Да еще пожелавшей поговорить с ней о каком-то давнем романе.

Шесть месяцев спустя Флер прочитала в журнале, что Роза Шарон все это время находилась в Индии, снимаясь в каком-то фильме. Именно тогда Флер поняла, что написала не на ту студию. Теперь Роза Шарон работала на киностудии «Юниверсал». Флер тут же написала еще одно письмо и вложила в него конверт с обратным адресом. Вскоре студия сообщила ей адрес Розы Шарон. Флер снова написала ей, а через неделю получила конверт с фотографией и автографом Розы.

Плача от отчаяния, Флер снова написала в студию «Юниверсал», снабдив конверт пометками «срочно» и «лично в руки». Примерно через год после ее первой попытки связаться с Розой Шарон Флер получила письмо отличного секретаря актрисы. Он сообщал, что Роза Шарон в данный момент снимается в Европе, но как только актриса вернется, он непременно передаст ей послание мисс Фитцпатрик.

Вскоре после Рождества Флер получила наконец коротенькую записку от Розы, в которой та писала, что безумно обрадовалась, услышав о дочери Байрона Патрика, и приглашала ее в Лос-Анджелес.

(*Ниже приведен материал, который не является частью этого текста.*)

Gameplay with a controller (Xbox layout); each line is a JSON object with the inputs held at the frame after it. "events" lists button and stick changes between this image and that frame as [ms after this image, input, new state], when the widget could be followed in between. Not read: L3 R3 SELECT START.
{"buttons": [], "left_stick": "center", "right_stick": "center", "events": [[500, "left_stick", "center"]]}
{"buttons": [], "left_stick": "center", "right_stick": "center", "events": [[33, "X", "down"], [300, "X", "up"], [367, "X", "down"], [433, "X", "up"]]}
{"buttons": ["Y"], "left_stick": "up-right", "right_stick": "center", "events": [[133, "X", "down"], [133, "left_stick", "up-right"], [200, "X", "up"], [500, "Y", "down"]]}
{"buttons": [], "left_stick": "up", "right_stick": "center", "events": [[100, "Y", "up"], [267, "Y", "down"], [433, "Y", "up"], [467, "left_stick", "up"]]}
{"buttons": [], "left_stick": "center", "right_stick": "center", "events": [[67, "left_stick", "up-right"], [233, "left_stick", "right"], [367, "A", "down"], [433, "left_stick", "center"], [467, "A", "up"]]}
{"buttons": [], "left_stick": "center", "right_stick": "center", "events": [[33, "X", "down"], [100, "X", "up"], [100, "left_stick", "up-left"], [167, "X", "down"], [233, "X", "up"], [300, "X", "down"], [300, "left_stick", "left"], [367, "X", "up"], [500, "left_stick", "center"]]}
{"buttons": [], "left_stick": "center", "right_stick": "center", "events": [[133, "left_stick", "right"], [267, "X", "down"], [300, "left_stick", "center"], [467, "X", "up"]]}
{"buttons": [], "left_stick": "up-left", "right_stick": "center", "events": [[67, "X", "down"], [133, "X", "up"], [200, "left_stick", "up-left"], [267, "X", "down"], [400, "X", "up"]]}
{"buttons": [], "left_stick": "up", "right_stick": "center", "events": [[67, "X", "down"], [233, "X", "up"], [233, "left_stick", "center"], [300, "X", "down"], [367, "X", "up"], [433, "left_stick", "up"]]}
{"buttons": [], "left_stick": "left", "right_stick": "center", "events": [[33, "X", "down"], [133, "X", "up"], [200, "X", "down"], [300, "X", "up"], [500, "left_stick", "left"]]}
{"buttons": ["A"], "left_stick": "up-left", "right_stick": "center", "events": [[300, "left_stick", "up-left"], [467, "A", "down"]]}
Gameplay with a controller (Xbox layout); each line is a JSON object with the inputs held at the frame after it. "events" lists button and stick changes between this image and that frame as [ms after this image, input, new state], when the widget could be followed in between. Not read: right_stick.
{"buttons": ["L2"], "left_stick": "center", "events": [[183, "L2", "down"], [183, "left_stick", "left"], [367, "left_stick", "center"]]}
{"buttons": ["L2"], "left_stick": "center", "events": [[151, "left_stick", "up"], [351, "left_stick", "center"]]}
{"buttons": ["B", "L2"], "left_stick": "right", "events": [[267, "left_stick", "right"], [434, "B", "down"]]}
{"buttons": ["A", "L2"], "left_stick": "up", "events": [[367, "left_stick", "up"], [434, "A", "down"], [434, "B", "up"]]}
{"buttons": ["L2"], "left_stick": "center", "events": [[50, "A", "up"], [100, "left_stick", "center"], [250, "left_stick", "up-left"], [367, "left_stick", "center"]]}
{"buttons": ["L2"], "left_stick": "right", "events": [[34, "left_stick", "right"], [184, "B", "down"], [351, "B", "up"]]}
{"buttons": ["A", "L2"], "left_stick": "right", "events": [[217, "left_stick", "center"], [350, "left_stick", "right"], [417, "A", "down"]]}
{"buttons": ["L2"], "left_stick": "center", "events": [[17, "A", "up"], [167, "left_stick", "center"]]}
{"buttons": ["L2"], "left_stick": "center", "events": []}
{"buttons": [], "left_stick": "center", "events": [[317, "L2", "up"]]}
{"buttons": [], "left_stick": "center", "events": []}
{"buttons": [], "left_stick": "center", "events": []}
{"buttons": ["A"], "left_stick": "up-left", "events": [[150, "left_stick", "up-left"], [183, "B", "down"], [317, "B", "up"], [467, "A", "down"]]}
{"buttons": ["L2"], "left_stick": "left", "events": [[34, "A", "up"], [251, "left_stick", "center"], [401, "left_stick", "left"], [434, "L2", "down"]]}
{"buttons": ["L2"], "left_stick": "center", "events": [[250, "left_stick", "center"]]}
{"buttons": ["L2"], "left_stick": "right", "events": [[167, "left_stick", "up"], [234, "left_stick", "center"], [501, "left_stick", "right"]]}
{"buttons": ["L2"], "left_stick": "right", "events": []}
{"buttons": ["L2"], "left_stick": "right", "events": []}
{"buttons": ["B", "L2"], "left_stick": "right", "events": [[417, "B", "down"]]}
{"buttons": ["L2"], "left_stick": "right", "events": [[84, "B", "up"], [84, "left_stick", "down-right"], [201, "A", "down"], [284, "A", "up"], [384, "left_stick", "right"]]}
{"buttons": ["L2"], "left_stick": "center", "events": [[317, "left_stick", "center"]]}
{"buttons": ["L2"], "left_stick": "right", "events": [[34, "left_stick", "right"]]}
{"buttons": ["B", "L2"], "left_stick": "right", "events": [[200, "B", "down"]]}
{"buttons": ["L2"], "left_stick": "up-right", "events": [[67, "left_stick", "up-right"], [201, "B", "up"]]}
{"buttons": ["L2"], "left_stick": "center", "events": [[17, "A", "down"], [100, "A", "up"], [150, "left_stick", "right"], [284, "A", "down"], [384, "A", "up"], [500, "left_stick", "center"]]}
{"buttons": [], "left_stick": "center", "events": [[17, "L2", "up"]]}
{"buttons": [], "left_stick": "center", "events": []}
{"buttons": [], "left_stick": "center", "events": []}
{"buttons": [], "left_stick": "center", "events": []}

Флер тут же поблагодарила Розу за приглашение, добавив, что редко бывает в этом городе, хотя ей очень хотелось бы поговорить об отце.

На этот раз ответ пришел быстро. Роза писала, что весной собирается в Нью-Йорк и попытается встретиться с ней. Флер скомкала от злости конверт и швырнула его в корзину. Это был великолепный жест. Далеко не каждый способен бросить в корзину письмо от всемирно известной актрисы Голливуда. Это заметно улучшило ее настроение. И вот сейчас, почти три недели спустя, пришло это обнадеживающее письмо. Может, Роза Шарон не такая уж испорченная и эгоистичная сука…

Роза и в самом деле оказалась иной, чем представляла ее себе Флер: подвижной, веселой, голубоглазой, с золотисто-каштановыми волосами и чудесной кожей. С этой милой женщиной было приятно общаться. Но больше всего Флер понравилась ее улыбка — широкая и очень добрая.

Если се отец и мог в кого-то влюбиться, подумала Флер при первой встрече, так только в Розу Шарон.

Актриса остановилась в самом лучшем номере гостиницы «Пьер».

— Флер! Если бы вы только знали, как часто я думала о вас. Вы очень похожи на отца.

— Правда? — спросила польщенная Флер. — Мне это очень приятно, — добавила она и неожиданно расплакалась.

Роза подала девушке бумажные салфетки.

— Я так переживала, что не могла встретиться с вами раньше. Но я.., я даже не предполагала, что меня это так тронет. К тому же не знала, чем помочь вам. Ведь вы были тогда совсем девочкой. Да и Иоланта просила меня этого не делать. Как это глупо с моей стороны. Но в любом случае…

— Если бы Иоланта была сейчас жива, — проговорила Флер сквозь слезы.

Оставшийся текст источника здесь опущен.